Tennis Channel expands with ATP Tour
Tennis Channel has cemented its place as the home of the sport in the US, by agreeing a multi-year, exclusive deal with the ATP Tour. The deal with the ATP’s media arm, ATP Media, expands the current relationship and will see Tennis Channel broadcast all ATP Masters 1000 events in their entirety for the first time. ESPN has previously held some rights to those tournaments. In total, calendar permitting, Tennis Channel plans to broadcast some 1,750 hours of live coverage from the ATP Tour next year when the new deal kicks in.
Yaccarino takes new NBC role
NBCUniversal has promoted Linda Yaccarino to Chair, Global Advertising and Partnerships. Yaccarino’s new responsibilities include regional sports network sales and help build out the company’s new data strategy division, before a Chief Data Officer is appointed.
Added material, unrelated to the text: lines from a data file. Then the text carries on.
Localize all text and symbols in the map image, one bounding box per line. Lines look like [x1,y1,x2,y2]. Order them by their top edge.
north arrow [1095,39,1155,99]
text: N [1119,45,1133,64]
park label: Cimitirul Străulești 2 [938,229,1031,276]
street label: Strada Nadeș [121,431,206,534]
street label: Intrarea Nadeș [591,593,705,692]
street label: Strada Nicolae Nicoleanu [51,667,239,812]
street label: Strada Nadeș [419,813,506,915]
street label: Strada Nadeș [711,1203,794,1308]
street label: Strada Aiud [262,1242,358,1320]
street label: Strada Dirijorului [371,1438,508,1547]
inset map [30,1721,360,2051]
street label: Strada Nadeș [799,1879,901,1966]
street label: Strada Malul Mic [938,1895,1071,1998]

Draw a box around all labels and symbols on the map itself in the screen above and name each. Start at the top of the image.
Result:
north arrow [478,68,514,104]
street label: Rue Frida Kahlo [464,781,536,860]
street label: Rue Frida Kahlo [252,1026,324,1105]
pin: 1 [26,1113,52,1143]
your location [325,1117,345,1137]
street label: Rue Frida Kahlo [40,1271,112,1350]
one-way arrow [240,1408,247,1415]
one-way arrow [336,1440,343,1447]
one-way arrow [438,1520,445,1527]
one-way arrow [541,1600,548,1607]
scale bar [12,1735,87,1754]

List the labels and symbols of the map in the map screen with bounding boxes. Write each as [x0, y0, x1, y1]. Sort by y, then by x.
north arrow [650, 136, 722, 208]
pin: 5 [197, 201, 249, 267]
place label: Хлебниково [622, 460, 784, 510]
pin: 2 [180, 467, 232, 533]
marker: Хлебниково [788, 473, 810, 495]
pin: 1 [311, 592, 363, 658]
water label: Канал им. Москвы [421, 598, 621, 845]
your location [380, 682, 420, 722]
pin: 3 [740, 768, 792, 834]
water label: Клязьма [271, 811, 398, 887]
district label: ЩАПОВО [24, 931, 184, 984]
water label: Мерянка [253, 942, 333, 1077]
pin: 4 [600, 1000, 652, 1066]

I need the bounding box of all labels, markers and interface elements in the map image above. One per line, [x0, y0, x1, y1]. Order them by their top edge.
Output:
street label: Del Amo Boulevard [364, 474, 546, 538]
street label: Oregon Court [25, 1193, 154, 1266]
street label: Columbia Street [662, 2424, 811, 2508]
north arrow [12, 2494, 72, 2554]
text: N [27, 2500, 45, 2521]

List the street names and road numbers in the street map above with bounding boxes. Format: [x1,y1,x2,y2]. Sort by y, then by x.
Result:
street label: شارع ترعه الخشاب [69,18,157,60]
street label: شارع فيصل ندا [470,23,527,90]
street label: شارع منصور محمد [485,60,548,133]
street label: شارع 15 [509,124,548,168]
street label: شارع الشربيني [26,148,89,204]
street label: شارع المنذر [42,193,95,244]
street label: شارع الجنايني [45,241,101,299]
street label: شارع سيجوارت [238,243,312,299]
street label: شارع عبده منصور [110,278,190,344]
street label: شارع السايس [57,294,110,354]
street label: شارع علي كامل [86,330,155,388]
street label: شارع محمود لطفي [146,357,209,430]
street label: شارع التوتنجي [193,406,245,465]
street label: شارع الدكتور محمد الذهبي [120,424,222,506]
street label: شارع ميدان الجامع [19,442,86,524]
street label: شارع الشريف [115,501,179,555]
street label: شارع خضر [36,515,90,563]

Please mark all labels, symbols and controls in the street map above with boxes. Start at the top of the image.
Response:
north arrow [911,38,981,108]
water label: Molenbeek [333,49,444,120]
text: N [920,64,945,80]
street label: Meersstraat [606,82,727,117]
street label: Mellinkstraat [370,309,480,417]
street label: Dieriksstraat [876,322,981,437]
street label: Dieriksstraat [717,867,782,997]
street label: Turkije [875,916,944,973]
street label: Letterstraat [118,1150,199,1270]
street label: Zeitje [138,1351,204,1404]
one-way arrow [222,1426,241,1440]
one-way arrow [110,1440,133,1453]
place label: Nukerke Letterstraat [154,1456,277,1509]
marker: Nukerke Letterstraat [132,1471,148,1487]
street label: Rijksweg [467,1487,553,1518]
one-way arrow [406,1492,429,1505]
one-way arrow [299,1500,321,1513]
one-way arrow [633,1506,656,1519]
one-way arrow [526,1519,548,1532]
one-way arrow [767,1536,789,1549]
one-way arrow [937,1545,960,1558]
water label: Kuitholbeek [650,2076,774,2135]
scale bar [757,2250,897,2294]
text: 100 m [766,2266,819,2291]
Chapek confirms new structure for streaming
Disney CEO Bob Chapek has announced a company restructure aimed at prioritising content and how that content is distributed across streaming platforms. Disney will roll out a Media and Entertainment Distribution group run by former consumer products, games and publishing president Kareem Daniel. That group will have oversight of distribution and ad sales for Disney’s various streaming services, including Disney+ and ESPN+. Chapek has also created three content divisions, which will supply the distribution group: Studios, General Entertainment and Sports. The latter division will be headed by ESPN President Jimmy Pitaro, who has the new role of Chairman of ESPN and Sports Content.
Chibani steps up at CAA Eleven
Redha Chibani has been promoted to the role of VP of global media sales at CAA Eleven. The former LFP executive joined the agency, which markets sponsorship and media rights for Uefa’s international competitions, in 2013.
Gordon joins production company
Former USOC SVP of Marketing and Media Brian Gordon has taken a role as VP of program development at independent sports and events production house Carr-Hughes Productions.
PGA Tour bets on broadcast
This week’s PGA Tour event in Las Vegas will be the first to have live betting odds integrated into the Golf Channel’s live coverage. BetMGM, which recently agreed a partnership with the tour, will provide the odds at the CJ Cup @ Shadow Creek tournament, which begins today. The PGA Tour has been integrating live odds into its digital content since August. For the telecast, BetMGM odds will appear within leaderboard graphics twice per hour.
Amazon revamps NFL viewing experience
Amazon has rolled out a new suite of features for its Thursday Night Football NFL coverage, which streams on Prime Video and Twitch this season. As well as multiple commentary options and new original programming, it launched an interactive, on-demand replay service for viewers through its X-Ray tool during last week’s Chicago Bears-Tampa Bay Buccaneers game. Data only previously available to coaches and broadcast crews is also accessible by Prime Video subscribers.
China’s gaming shake-up
Chinese live game streaming companies Huya and DouYu are merging, in a deal put together by Tencent. The new company will immediately have over 80 per cent market share in China, with Tencent planning to integrate its own game live streaming business, Penguin, into the newly-formed entity. Tencent is the largest shareholder in Huya and also has a sizeable stake in DouYu. The deal, months in the making, sees Huya CEO Rongjie Dong and DouYu CEO Shaojie Chen lead the new company.